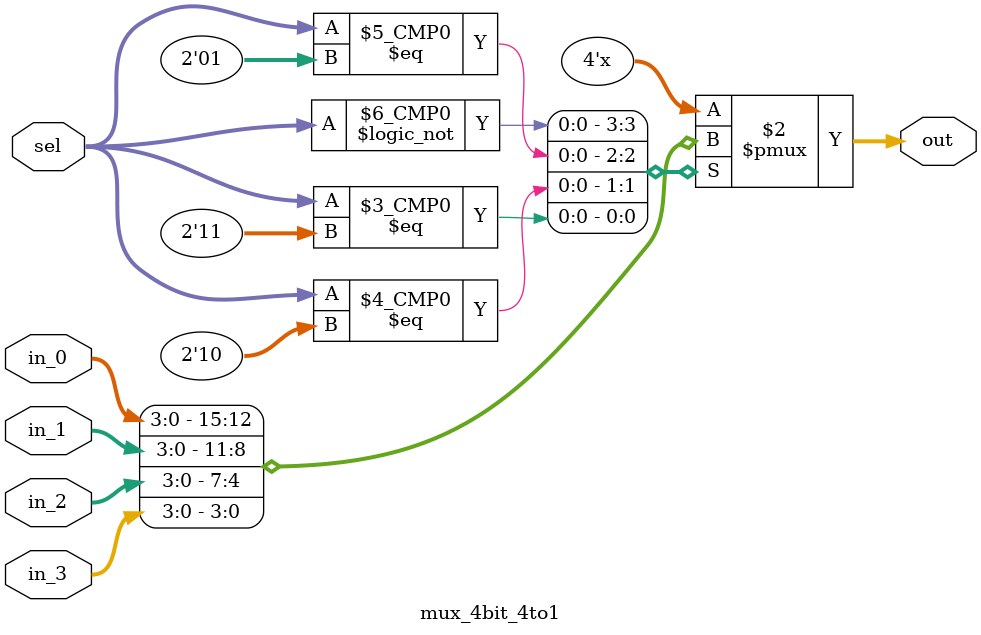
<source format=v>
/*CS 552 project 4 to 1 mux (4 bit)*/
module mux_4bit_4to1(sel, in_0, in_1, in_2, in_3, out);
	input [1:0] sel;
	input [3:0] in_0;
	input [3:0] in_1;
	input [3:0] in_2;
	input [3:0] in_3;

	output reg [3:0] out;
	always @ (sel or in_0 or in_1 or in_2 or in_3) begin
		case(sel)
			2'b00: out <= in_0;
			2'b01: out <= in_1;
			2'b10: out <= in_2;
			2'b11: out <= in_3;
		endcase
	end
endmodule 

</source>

...

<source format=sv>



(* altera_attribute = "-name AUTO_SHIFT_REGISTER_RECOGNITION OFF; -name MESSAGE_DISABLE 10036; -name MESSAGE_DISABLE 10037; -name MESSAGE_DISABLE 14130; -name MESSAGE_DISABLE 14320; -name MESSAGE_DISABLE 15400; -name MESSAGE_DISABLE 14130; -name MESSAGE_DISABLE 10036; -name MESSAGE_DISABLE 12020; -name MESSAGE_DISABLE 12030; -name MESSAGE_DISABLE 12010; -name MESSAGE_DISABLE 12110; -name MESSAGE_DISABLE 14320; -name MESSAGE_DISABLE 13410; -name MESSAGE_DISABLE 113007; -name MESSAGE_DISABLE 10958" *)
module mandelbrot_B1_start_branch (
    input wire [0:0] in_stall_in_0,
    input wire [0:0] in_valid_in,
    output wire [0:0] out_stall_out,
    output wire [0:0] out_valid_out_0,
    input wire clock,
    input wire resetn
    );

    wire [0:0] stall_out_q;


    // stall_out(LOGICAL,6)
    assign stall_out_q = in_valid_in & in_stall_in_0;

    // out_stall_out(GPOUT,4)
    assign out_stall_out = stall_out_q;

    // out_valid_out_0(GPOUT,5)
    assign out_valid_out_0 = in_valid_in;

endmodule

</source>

• **INSTRUCTIONS TO FOLLOW**
Nothing but lines that contain "wire" should appear in the answer. Copy each from the records.

• **RESULT OF THIS EXERCISE**
    input wire [0:0] in_stall_in_0,
    input wire [0:0] in_valid_in,
    output wire [0:0] out_stall_out,
    output wire [0:0] out_valid_out_0,
    input wire clock,
    input wire resetn
    wire [0:0] stall_out_q;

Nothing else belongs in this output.